La Slovénie, invitée d'honneur 2024 à Bologne

Par Lucie Cauwe @LucieCauwe

L'exposition "And then what happens?"


L'exposition slovène.

Être le pays invité d'honneur à la Fiera del Libro per Ragazzi de Bologne signifie monter une exposition, organiser des rencontres, réunir des éditeurs et des agents littéraires, informer les visiteurs, imprimer des guides et des répertoires, proposer le travail d'auteurs et d'illustrateurs, en leur présence si possible. Hôte 2024, la Slovénie a fait tout cela. Parmi les points forts, l'exposition d'une soixantaine de ses illustrateurs, "And Then What Happens?", titre né de la traditionnelle question d'enfant. Elle était complétée d'un épais catalogue gratuit sous forme de fiches illustrées et surmontée d'un dais imprimé. Autre point fort, la conférence d'une journée "We love reading", le mercredi 10 avril à la très belle bibliothèque Salaborsa, en ville.

Un dais imprimé reprend les originaux exposés.

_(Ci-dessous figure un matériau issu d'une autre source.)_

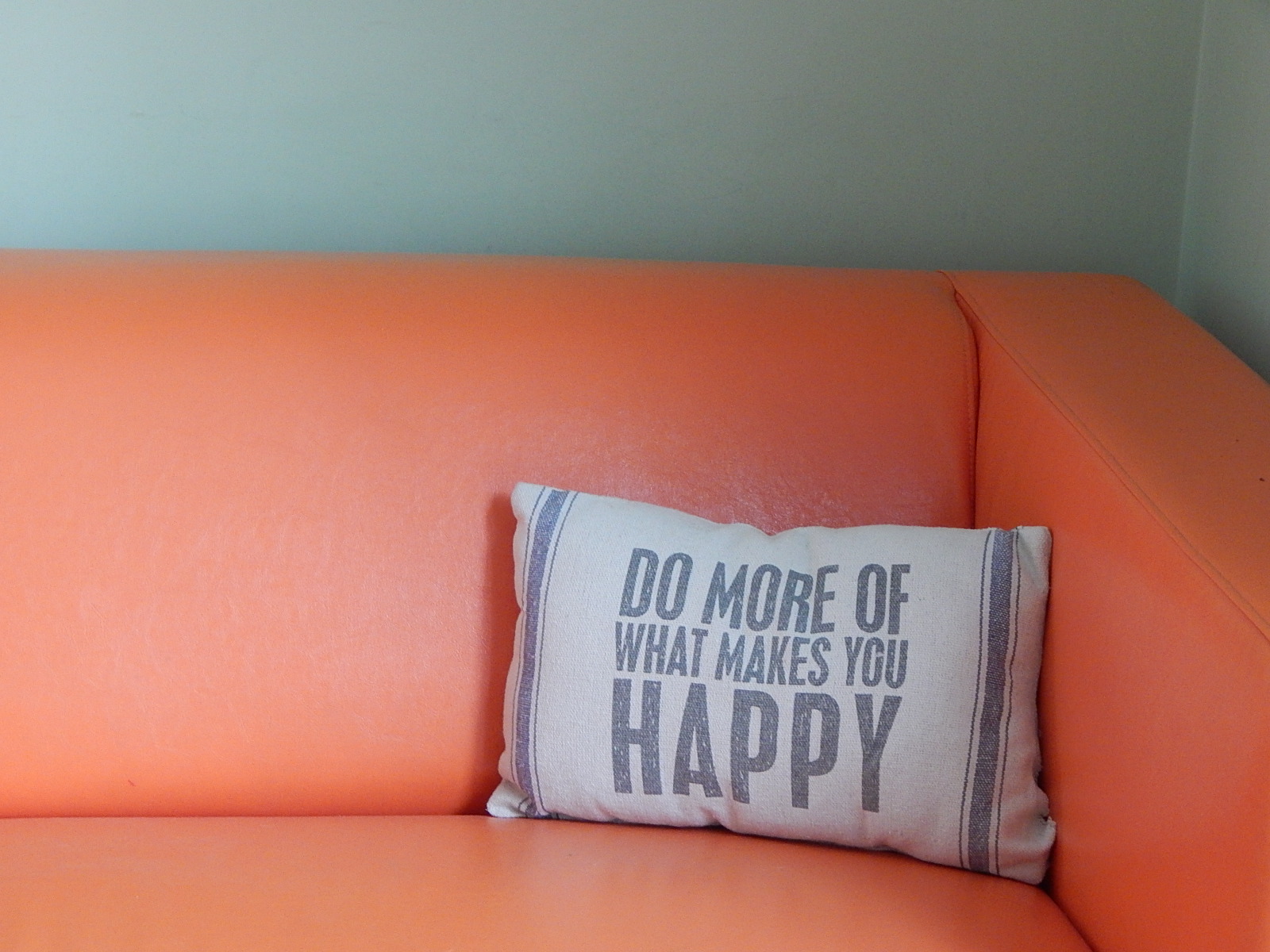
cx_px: 635
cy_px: 476
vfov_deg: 17.4
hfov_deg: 23.0
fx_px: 3119
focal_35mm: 85
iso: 500
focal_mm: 15.3
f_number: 4.3
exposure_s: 1/15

L'exposition "And then what happens?".

Marko Kravos prononçant son texte.

La conférence "We love reading" a proposé à un large public une approche de la littérature jeunesse en Slovénie, avec ses particularités comme la Reading Badge Society, une réflexion sur l'intelligence artificielle, profonde et drôle par le professeur à l'université de Ljubljana Miha Kovac, la place et l'impact des bibliothèques et diverses initiatives de promotion de la lecture. Sans oublier l'intervention de divers auteurs et illustrateurs.
 La journée a commencé par un fantastique texte de l'écrivain Marko Kravos, un véritable hymne à la lecture, lu en italien avec traduction en anglais projetée, qui sera publié sur le site de la Section belge francophone de l'IBBY (ici).   En apéritif, deux extraits:
"Comme vous pouvez le constater, ces dernières années, j'ai personnellement lié ma conscience à la Reading Badge Society, joyeusement dans sa 63e année. Même enfant, j'étais un lecteur accro, en tant qu'étudiant en littérature, j'ai consacré l'essentiel de ma vie à l'édition de livres, puis j'ai également enseigné à l'université et occupé des postes de direction dans des associations d'écrivains: entre-temps, j'ai écrit de la poésie et de la prose pour enfants, traduite, jouée sur les places publiques, dans les écoles et les sociétés. Au fond, il était grand temps que je m'intéresse au lecteur sans qui toute ma vie n'est qu'un château de cartes qui pourrait à tout moment s'effondrer. Avec cette dernière responsabilité, j'ai pris conscience de la richesse de ce patrimoine, mais aussi de son impuissance face aux défis actuels qui, également en raison des réalités virtuelles et des processus informatisés, menacent notre individualité en tant qu'êtres humains, notre liberté, notre sentiment d'appartenance sociale, notre boussole éthique."
"(...)Dans mes activités créatives, en écrivant des livres, je me rends compte que la passion créative et la satisfaction que nous tirons de l'écriture ne suffisent pas. Outre les contacts fréquents avec le public des lecteurs rendus possibles en Slovénie par l'intermédiaire des sociétés susmentionnées et des travailleurs culturels de divers domaines, je suis de plus en plus anxieux. La baisse de concentration de lecteurs, le déclin de la signification sociale du livre sont très apparents. Dans un monde désorienté où la violence et la militarisation augmentent, un livre avec son âme de papier ressemble à un oiseau qui vole sans branche sur laquelle s'asseoir. Sur une planète où les saisons déraillent, où il y a de moins en moins d'air et où la verdure diminue, il n'y a ni temps ni espace pour le livre. Cela  semble ainsi. Et cela me met personnellement au défi d'assumer mes responsabilités, de protéger mon propre objectif créatif. Je dois résister à l'horreur d'une planète désolée qui nous menace d'armes et d'esprits toujours plus pervertis exploités par des centres de pouvoir aliénés aux perceptions à courte vue."